◆ YOUR TASKS:
a) List every person named in the passage on Kammerer, in the order each first appears.
b) Copy the portion of the passage on Kammerer starting with "Koestler's claims have" and going on through "as was Koestler.".

◆ SUPPLIED TEXT:
= Beginning of Section =

In the 1970s, researcher Jaques P. Durand repeated Kammerer's experiment with inducing sight in olms by raising them in an environment with alternating normal and red light, but concluded that "development and involution of the eye of Proteus are controlled by genetic factors which are not greatly influenced by environment."

===The Case of the Midwife Toad===
Interest in Kammerer revived in 1971 with the publication of Arthur Koestler's book The Case of the Midwife Toad. Koestler thought that Kammerer's experiments on the midwife toad may have been tampered with by a Nazi sympathizer at the University of Vienna. Certainly, as Koestler writes, "the Hakenkreuzler, the swastika-wearers, as the Austrian Nazis of the early days were called, were growing in power. One center of ferment was the University of Vienna where, on the traditional Saturday morning student parades, bloody battles were fought. Kammerer was known by his public lectures and newspaper articles as an ardent pacifist and Socialist; it was also known that he was going to build an institute in Soviet Russia. An act of sabotage in the laboratory would have been… in keeping with the climate of those days."

Koestler's claims have been criticized by the scientific community. Gordon Stein noted:

Koestler's book favors evidence that exonerates Kammerer, while downplaying or ignoring evidence against him.... [His] own hidden agenda may be that if Kammerer was right, then Lamarck's idea that acquired characteristics can be inherited is strengthened. The Lamarckian idea supports many ideas that foster parapsychology's theoretical basis. Kammerer was quite interested in the study of coincidences, as was Koestler.

= End of Section =

(Saved data entries)
= Beginning of Section =

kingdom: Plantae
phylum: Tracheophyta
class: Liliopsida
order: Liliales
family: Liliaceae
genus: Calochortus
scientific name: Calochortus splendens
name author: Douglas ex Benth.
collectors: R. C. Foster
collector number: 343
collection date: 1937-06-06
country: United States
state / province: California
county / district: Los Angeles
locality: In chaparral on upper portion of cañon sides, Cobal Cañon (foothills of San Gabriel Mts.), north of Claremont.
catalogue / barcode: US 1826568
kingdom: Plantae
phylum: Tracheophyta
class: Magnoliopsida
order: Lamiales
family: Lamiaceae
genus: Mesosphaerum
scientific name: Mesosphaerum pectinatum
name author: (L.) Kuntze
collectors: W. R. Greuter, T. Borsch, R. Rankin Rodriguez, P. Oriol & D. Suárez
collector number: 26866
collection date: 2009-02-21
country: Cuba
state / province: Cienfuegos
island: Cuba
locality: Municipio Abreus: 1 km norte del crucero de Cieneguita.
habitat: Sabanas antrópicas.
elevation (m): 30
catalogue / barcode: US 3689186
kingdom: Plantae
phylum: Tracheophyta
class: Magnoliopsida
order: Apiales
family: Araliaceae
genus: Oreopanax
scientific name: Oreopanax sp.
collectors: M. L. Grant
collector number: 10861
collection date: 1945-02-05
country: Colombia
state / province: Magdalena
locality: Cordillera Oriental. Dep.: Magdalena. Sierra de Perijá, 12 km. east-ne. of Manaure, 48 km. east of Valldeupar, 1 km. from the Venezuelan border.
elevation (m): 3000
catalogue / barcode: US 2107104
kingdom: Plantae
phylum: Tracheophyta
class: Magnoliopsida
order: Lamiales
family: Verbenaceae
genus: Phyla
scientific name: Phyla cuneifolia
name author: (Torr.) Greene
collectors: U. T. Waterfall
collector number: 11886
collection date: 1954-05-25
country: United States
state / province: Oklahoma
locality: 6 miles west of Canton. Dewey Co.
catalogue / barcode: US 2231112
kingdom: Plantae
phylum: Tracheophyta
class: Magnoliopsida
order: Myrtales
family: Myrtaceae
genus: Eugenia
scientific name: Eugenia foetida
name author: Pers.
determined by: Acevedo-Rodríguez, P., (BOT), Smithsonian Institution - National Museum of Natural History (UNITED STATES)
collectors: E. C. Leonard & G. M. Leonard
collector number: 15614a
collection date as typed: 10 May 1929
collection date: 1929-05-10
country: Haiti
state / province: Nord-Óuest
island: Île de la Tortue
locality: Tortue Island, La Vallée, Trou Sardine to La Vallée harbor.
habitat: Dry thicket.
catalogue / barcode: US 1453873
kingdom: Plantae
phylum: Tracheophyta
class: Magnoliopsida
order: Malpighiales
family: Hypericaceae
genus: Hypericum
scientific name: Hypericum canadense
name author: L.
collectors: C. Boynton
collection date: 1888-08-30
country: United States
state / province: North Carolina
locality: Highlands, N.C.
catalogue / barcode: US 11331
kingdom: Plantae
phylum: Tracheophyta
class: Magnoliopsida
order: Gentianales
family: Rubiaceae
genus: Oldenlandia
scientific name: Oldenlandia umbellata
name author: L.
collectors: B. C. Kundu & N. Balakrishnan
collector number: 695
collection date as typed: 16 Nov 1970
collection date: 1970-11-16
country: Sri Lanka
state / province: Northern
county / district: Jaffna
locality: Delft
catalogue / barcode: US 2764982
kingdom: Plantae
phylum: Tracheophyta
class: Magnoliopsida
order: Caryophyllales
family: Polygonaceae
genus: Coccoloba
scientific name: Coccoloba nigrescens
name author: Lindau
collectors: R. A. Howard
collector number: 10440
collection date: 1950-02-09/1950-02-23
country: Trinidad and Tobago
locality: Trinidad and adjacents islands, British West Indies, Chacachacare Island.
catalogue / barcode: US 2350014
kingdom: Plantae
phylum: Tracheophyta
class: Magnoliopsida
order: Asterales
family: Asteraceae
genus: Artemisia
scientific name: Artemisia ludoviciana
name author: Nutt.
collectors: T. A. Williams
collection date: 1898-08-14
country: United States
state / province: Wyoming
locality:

= End of Section =

◆ RESULTS BY TASK:
a)
Jaques P. Durand
Kammerer
Arthur Koestler
Gordon Stein
Lamarck

b)
Koestler's claims have been criticized by the scientific community. Gordon Stein noted:

Koestler's book favors evidence that exonerates Kammerer, while downplaying or ignoring evidence against him.... [His] own hidden agenda may be that if Kammerer was right, then Lamarck's idea that acquired characteristics can be inherited is strengthened. The Lamarckian idea supports many ideas that foster parapsychology's theoretical basis. Kammerer was quite interested in the study of coincidences, as was Koestler.